Start of TEXT EXCERPT

Especially when I’m with Colbie, the time just flies by. Was that two hours? Unbelievable! Naptime already? Time for bed? Where did that precious time go?

So let me warn all you young whippersnappers out there. If you are waiting for retirement and your senior sunset years to leisurely do all the things you want to do, don’t count on it. Do it now—make the time—travel, write your novel, climb that mountain . . . whatever.

Old age is like Warp-10 speed on Star Trek: the maximum speed limit for the galaxy when you can be at all places in the universe simultaneously. A new day starts, and then suddenly it’s over, blazing by at 500 times the speed of light.

Wednesday, March 03, 2010


With all the traveling we had been doing in the past week-and-a-half, the 5K training program had been put on the back burner. While we were in Minnesota, all I had to do was trot down the basement stairs and jump on my treadmill, the evil machine that measured my time and distance with space-shot accuracy.

After we arrived in Arizona, the 60- and 70-degree temperatures outside made it easy to do the daily 3- or 4-mile walk. But the big question became, where could I run? I was used to running in the privacy of my cellar with no one to see me except the non-judgmental spider in the corner. The thought of running in a public place made me very uncomfortable. Would someone call the police? Summon an ambulance?

End of TEXT EXCERPT
Start of RECORDED DATA

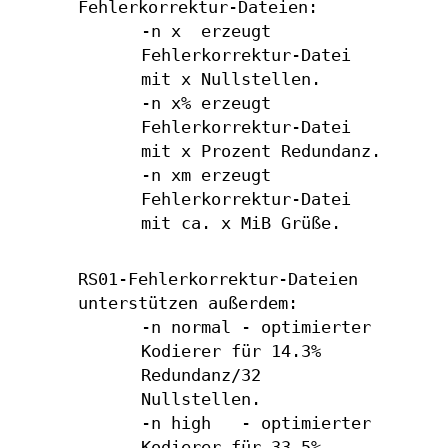
Fehlerkorrektur-Dateien:
-n x erzeugt
Fehlerkorrektur-Datei
mit x Nullstellen.
-n x% erzeugt
Fehlerkorrektur-Datei
mit x Prozent Redundanz.
-n xm erzeugt
Fehlerkorrektur-Datei
mit ca. x MiB Grüße.
RS01-Fehlerkorrektur-Dateien
unterstützen außerdem:
-n normal - optimierter
Kodierer für 14.3%
Redundanz/32
Nullstellen.
-n high - optimierter
Kodierer für 33.5%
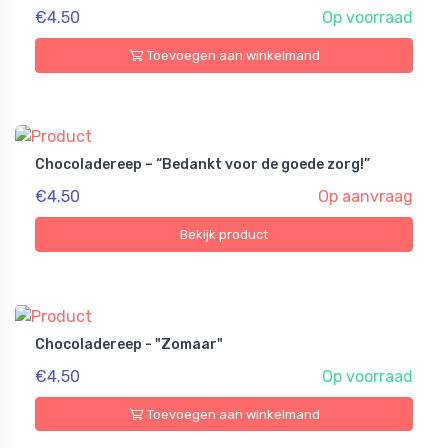
€4.50
Op voorraad
Toevoegen aan winkelmand
Chocoladereep – “Bedankt voor de goede zorg!”
€4.50
Op aanvraag
Bekijk product
Chocoladereep - "Zomaar"
€4.50
Op voorraad
Toevoegen aan winkelmand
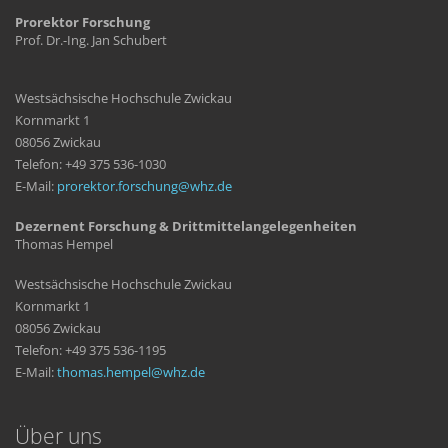
Prorektor Forschung
Prof. Dr.-Ing. Jan Schubert
Westsächsische Hochschule Zwickau
Kornmarkt 1
08056 Zwickau
Telefon: +49 375 536-1030
E-Mail:
prorektor.forschung
whz
de
Dezernent Forschung & Drittmittelangelegenheiten
Thomas Hempel
Westsächsische Hochschule Zwickau
Kornmarkt 1
08056 Zwickau
Telefon: +49 375 536-1195
E-Mail:
thomas.hempel
whz
de
Über uns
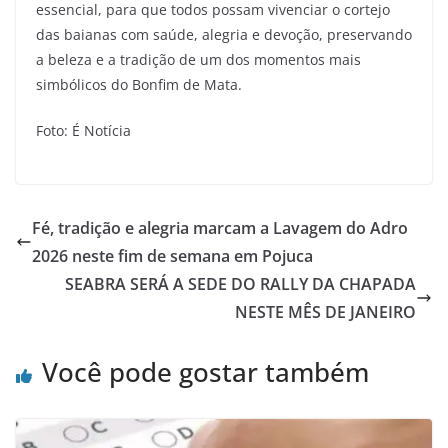
essencial, para que todos possam vivenciar o cortejo
das baianas com saúde, alegria e devoção, preservando
a beleza e a tradição de um dos momentos mais
simbólicos do Bonfim de Mata.
Foto: É Notícia
Fé, tradição e alegria marcam a Lavagem do Adro
2026 neste fim de semana em Pojuca
SEABRA SERÁ A SEDE DO RALLY DA CHAPADA
NESTE MÊS DE JANEIRO
Você pode gostar também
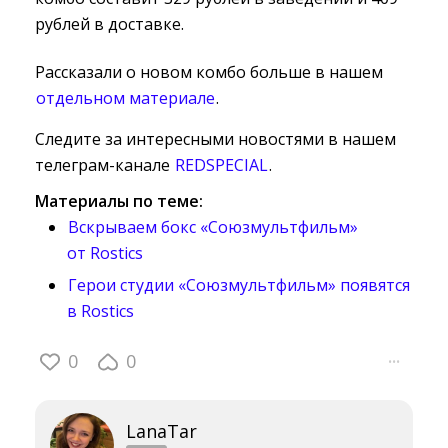
рублей в доставке.
Рассказали о новом комбо больше в нашем
отдельном материале
.
Следите за интересными новостями в нашем
телеграм-канале
REDSPECIAL
.
Материалы по теме:
Вскрываем бокс «Союзмультфильм»
от Rostics
Герои студии «Союзмультфильм» появятся
в Rostics
0
0
···
LanaTar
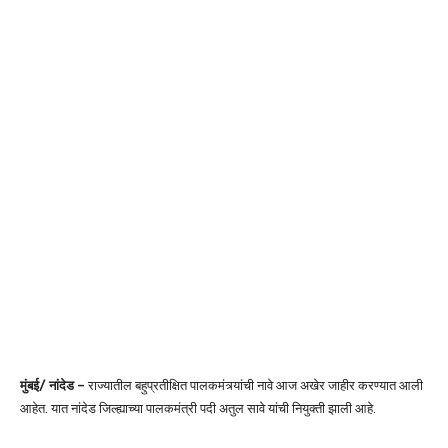
मुंबई/ नांदेड –
राज्यातील बहुप्रतीक्षित पालकमंत्र्यांची नावे आज अखेर जाहीर करण्यात आली
आहेत. यात नांदेड जिल्ह्याच्या पालकमंत्री पदी अतुल सावे यांची नियुक्ती झाली आहे.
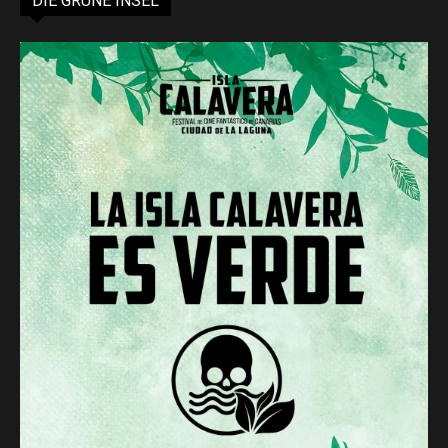
DIE GRÜNE INSEL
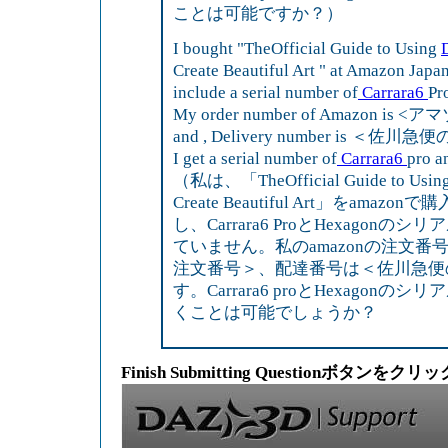
ことは可能ですか？）
I bought "TheOfficial Guide to Using
Create Beautiful Art " at Amazon Japan
include a serial number of
Carrara6
Pr
My order number of Amazon i
and , Delivery number is ＜佐川
I get a serial number of
Carrara6
pro a
（私は、「TheOfficial Guide to Usin
Create Beautiful Art」をamaz
し、Carrara6 ProとHexagonの
ていません。私のamazonの注文番
注文番号＞、配達番号は＜佐川急便
す。Carrara6 proとHexagonの
くことは可能でしょうか？
Finish Submitting Questionボタンをクリッ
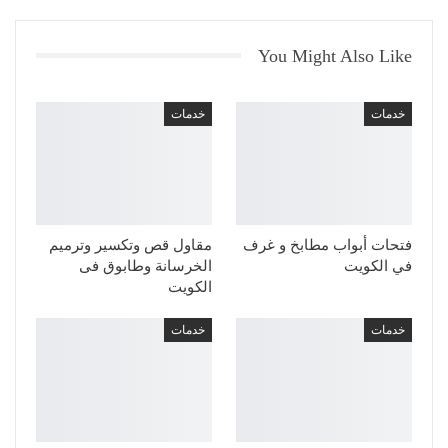
You Might Also Like
خدمات
خدمات
فتحات أبواب مطابخ و غرف
مقاول قص وتكسير وترميم
في الكويت
الخرسانة وطابوق فى
الكويت
خدمات
خدمات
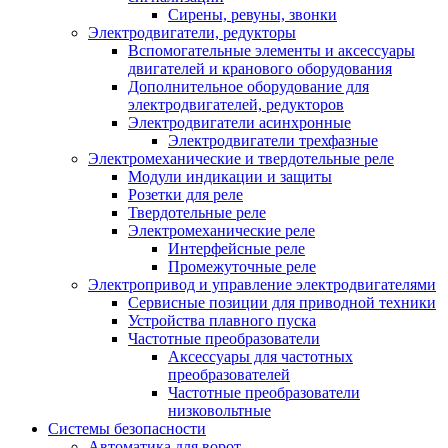
Сирены, ревуны, звонки
Электродвигатели, редукторы
Вспомогательные элементы и аксессуары
двигателей и кранового оборудования
Дополнительное оборудование для
электродвигателей, редукторов
Электродвигатели асинхронные
Электродвигатели трехфазные
Электромеханические и твердотельные реле
Модули индикации и защиты
Розетки для реле
Твердотельные реле
Электромеханические реле
Интерфейсные реле
Промежуточные реле
Электропривод и управление электродвигателями
Сервисные позиции для приводной техники
Устройства плавного пуска
Частотные преобразователи
Аксессуары для частотных
преобразователей
Частотные преобразователи
низковольтные
Системы безопасности
Автоматика для ворот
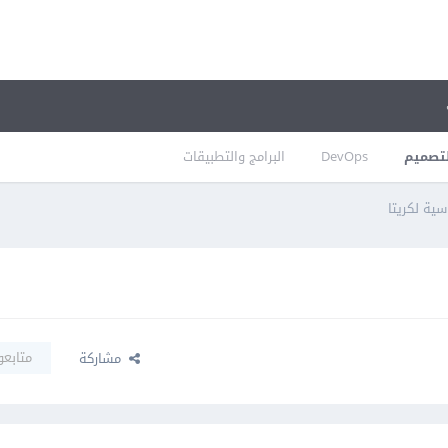
تصميم
DevOps
البرامج والتطبيقات
سية لكريتا
متابعو
مشاركة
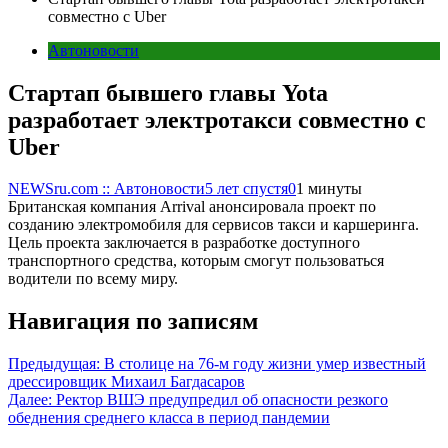
совместно с Uber
Автоновости
Стартап бывшего главы Yota
разработает электротакси совместно с
Uber
NEWSru.com :: Автоновости
5 лет спустя
0
1 минуты
Британская компания Arrival анонсировала проект по
созданию электромобиля для сервисов такси и каршеринга.
Цель проекта заключается в разработке доступного
транспортного средства, которым смогут пользоваться
водители по всему миру.
Навигация по записям
Предыдущая:
В столице на 76-м году жизни умер известный
дрессировщик Михаил Багдасаров
Далее:
Ректор ВШЭ предупредил об опасности резкого
обеднения среднего класса в период пандемии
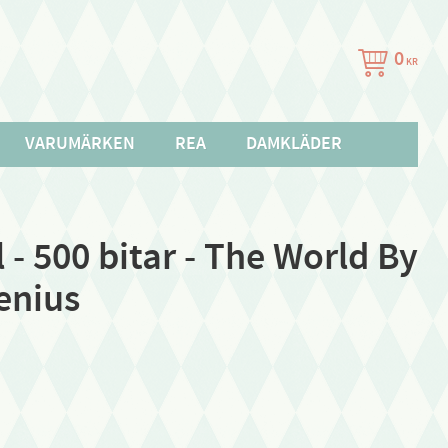
0
KR
VARUMÄRKEN
REA
DAMKLÄDER
l - 500 bitar - The World By
enius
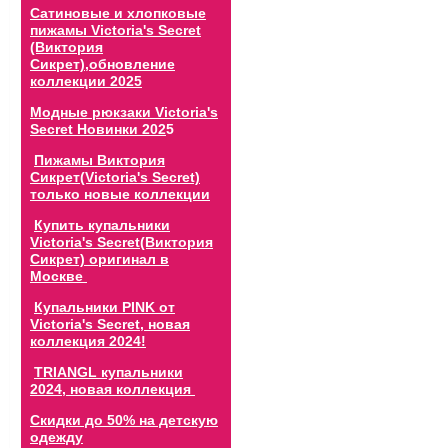
Сатиновые и хлопковые
пижамы Victoria's Secret
(Виктория
Сикрет),обновление
коллекции 202
5
Модные рюкзаки Victoria's
Secret Новинки 202
5
Пижамы Виктория
Сикрет(Victoria's Secret)
только новые коллекции
Купить купальники
Victoria's Secret(Виктория
Сикрет) оригинал в
Москве
Купальники PINK от
Victoria's Secret, новая
коллекция 2024!
TRIANGL купальники
2024, новая коллекция
Скидки до 50% на детскую
одежду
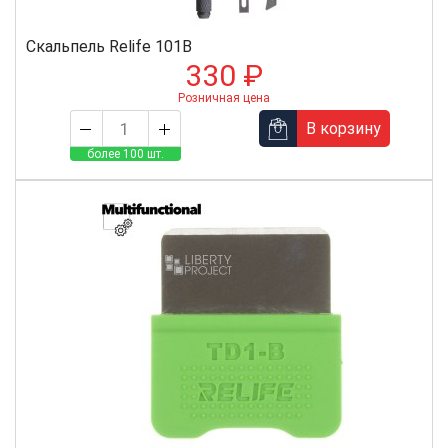
Скальпель Relife 101B
330 ₽
Розничная цена
В корзину
более 100 шт.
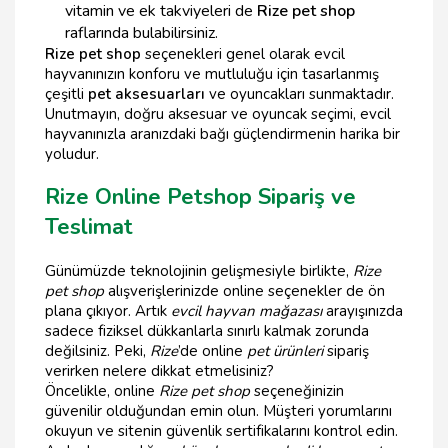
vitamin ve ek takviyeleri de
Rize pet shop
raflarında bulabilirsiniz.
Rize pet shop
seçenekleri genel olarak evcil
hayvanınızın konforu ve mutluluğu için tasarlanmış
çeşitli
pet aksesuarları
ve oyuncakları sunmaktadır.
Unutmayın, doğru aksesuar ve oyuncak seçimi, evcil
hayvanınızla aranızdaki bağı güçlendirmenin harika bir
yoludur.
Rize Online Petshop Sipariş ve
Teslimat
Günümüzde teknolojinin gelişmesiyle birlikte,
Rize
pet shop
alışverişlerinizde online seçenekler de ön
plana çıkıyor. Artık
evcil hayvan mağazası
arayışınızda
sadece fiziksel dükkanlarla sınırlı kalmak zorunda
değilsiniz. Peki,
Rize
’de online
pet ürünleri
sipariş
verirken nelere dikkat etmelisiniz?
Öncelikle, online
Rize pet shop
seçeneğinizin
güvenilir olduğundan emin olun. Müşteri yorumlarını
okuyun ve sitenin güvenlik sertifikalarını kontrol edin.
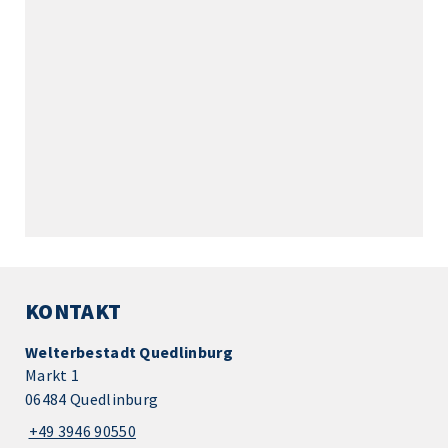
KONTAKT
Welterbestadt Quedlinburg
Markt 1
06484 Quedlinburg
+49 3946 90550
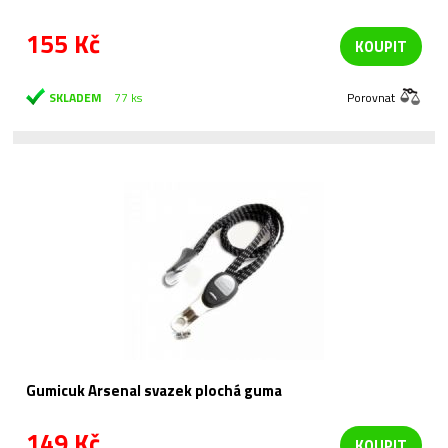
155 Kč
KOUPIT
SKLADEM
77 ks
Porovnat
Gumicuk Arsenal svazek plochá guma
149 Kč
KOUPIT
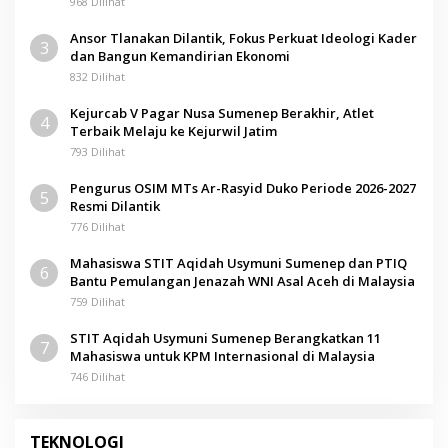
968 Dilihat
Ansor Tlanakan Dilantik, Fokus Perkuat Ideologi Kader
3
dan Bangun Kemandirian Ekonomi
832 Dilihat
Kejurcab V Pagar Nusa Sumenep Berakhir, Atlet
4
Terbaik Melaju ke Kejurwil Jatim
793 Dilihat
Pengurus OSIM MTs Ar-Rasyid Duko Periode 2026-2027
5
Resmi Dilantik
776 Dilihat
Mahasiswa STIT Aqidah Usymuni Sumenep dan PTIQ
6
Bantu Pemulangan Jenazah WNI Asal Aceh di Malaysia
759 Dilihat
STIT Aqidah Usymuni Sumenep Berangkatkan 11
7
Mahasiswa untuk KPM Internasional di Malaysia
746 Dilihat
TEKNOLOGI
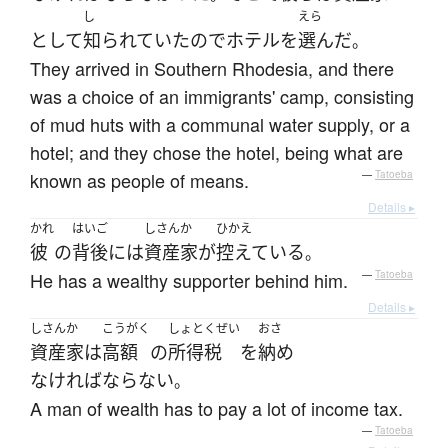
し
えら
として
知られていた
ので
ホテル
を
選んだ
。
They arrived in Southern Rhodesia, and there
was a choice of an immigrants' camp, consisting
of mud huts with a communal water supply, or a
hotel; and they chose the hotel, being what are
known as people of means.
—
Tatoeba
Details ▸
かれ
はいご
しさんか
ひかえ
彼
の
背後
には
資産家
が
控えている
。
He has a wealthy supporter behind him.
—
Tatoeba
Details ▸
しさんか
こうがく
しょとくぜい
おさ
資産家
は
高額
の
所得税
を
納め
なければならない
。
A man of wealth has to pay a lot of income tax.
—
Tatoeba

End of RECORDED DATA

*WHAT YOU ARE ASKED TO DO*: Rewrite the passage of the blog excerpt starting with "So let me warn" and going on through "mountain . . . whatever.", putting "memoir" in place of "novel". The entries are separate material and are not part of the text.

*EXPECTED ANSWER*:
So let me warn all you young whippersnappers out there. If you are waiting for retirement and your senior sunset years to leisurely do all the things you want to do, don’t count on it. Do it now—make the time—travel, write your memoir, climb that mountain . . . whatever.